Poultry disease is an international issue, whether the outbreak is close to home or in developing countries, where it can be a particularly costly problem.
Developing animals resistant to disease may be one of the long-term solutions, and University of Georgia researchers in the Regenerative Bioscience Center have spent the last four years gathering data that could make the process a reality, according to an announcement from the university.
The team, which includes Steven Stice and Franklin West in the University of Georgia's College of Agricultural & Environmental Sciences and Claudio Afonso at the Southeast Poultry Research Laboratory of the U.S. Department of Agriculture's Agricultural Research Service, used a technology platform called shRNA — single strands of RNA that fold back on themselves — to selectively stop the production of nucleic acids that cause disease, such as the Newcastle disease virus in poultry.
Newcastle disease is a worldwide problem and is caused by one of the most deadly of all viruses that spreads among birds. Exotic Newcastle virus, the most devastating form of the virus, has been eradicated in the U.S. and Canada. The milder forms of Newcastle are kept under control by using vaccines.
The research team's tooling process for enhancing disease resistance, published recently in the Journal of the International Alliance for Biological Standardization, is potentially a much better way of disease protection than vaccination, because it introduces permanent genetic resistance that is transmittable to a bird's offspring, the researchers said. In contrast, many vaccines provide protection for a given period of time and must be re-administered periodically.

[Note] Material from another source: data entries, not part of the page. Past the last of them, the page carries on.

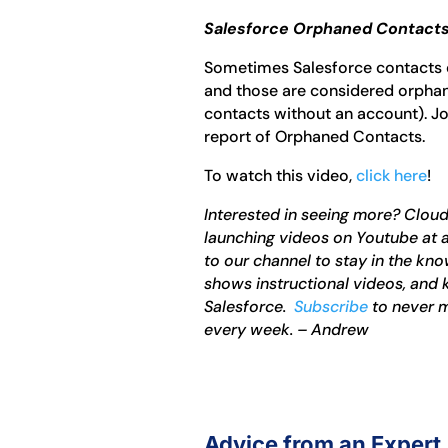
Salesforce Orphaned Contacts
Sometimes Salesforce contacts 
and those are considered orphan
contacts without an account). J
report of Orphaned Contacts.
To watch this video,
click here
!
Interested in seeing more? Clou
launching videos on Youtube at a
to our channel to stay in the k
shows instructional videos, and 
Salesforce.
Subscribe
to never m
every week. – Andrew
Advice from an Expert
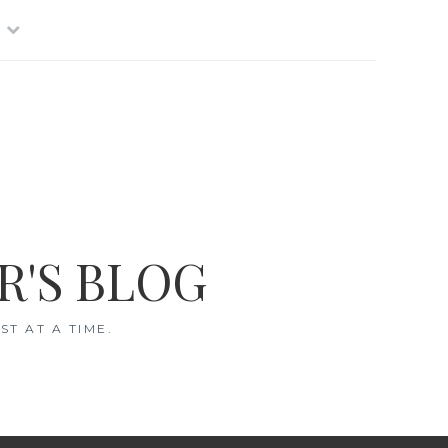
R'S BLOG
T AT A TIME.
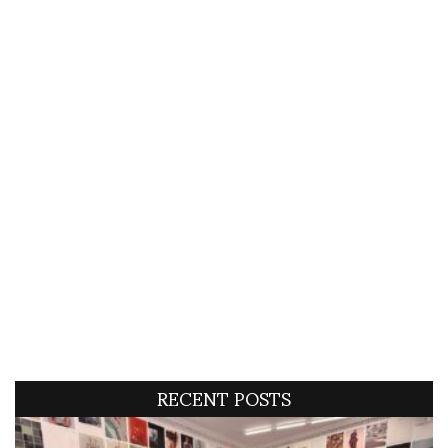
RECENT POSTS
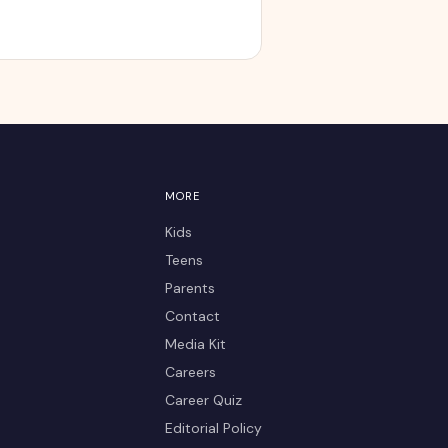
MORE
Kids
Teens
Parents
Contact
Media Kit
Careers
Career Quiz
Editorial Policy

"With this technology, we can target specific regions used by the Newcastle disease virus that are critical for its survival," said Stice, a Georgia Research Alliance eminent scholar and director of the Regenerative Bioscience Center. "Preventing these lethal viruses from replicating in individual chickens may, in the end, reduce the overall level of virus transmission from one chicken to the next."
Multiple types of animals and disease could be targeted. This technology could also be applied to avian and swine influenzas.
"Ultimately, you could have birds that are both avian influenza resistant and Newcastle disease virus resistant," said West. "Theoretically, you may never have to vaccinate again."
Organized distribution of vaccine products can also present problems, especially in countries where farmers may not have a refrigerator or other means to store the vaccines at the temperature needed to keep the vaccine alive. This is particularly true in rural areas where backyard flocks may be a farmer's main source of income.
Shipping disease-resistant chickens produced in the U.S. could be the best possible solution for many countries, Stice said.
"We've taken many years to prove that this technology is viable," he continued, "and we're now ready to expand our work to the next stage."
The study, "Delayed Newcastle Disease Virus Replication Using RNA Interference to Target the Nucleoprotein," is available at www.sciencedirect.com/science/article/pii/S1045105615000275.
The Regenerative Bioscience Center links researchers and resources collaborating in a wide range of disciplines to develop new cures for the devastating diseases. With its potential restorative powers, regenerative medicine could offer new ways of treating diseases for which there are currently no treatments-including heart disease, Parkinson's, Alzheimer's and stroke. The center is a collaboration geared toward identifying regenerative solutions for numerous medical conditions that affect both animals and people.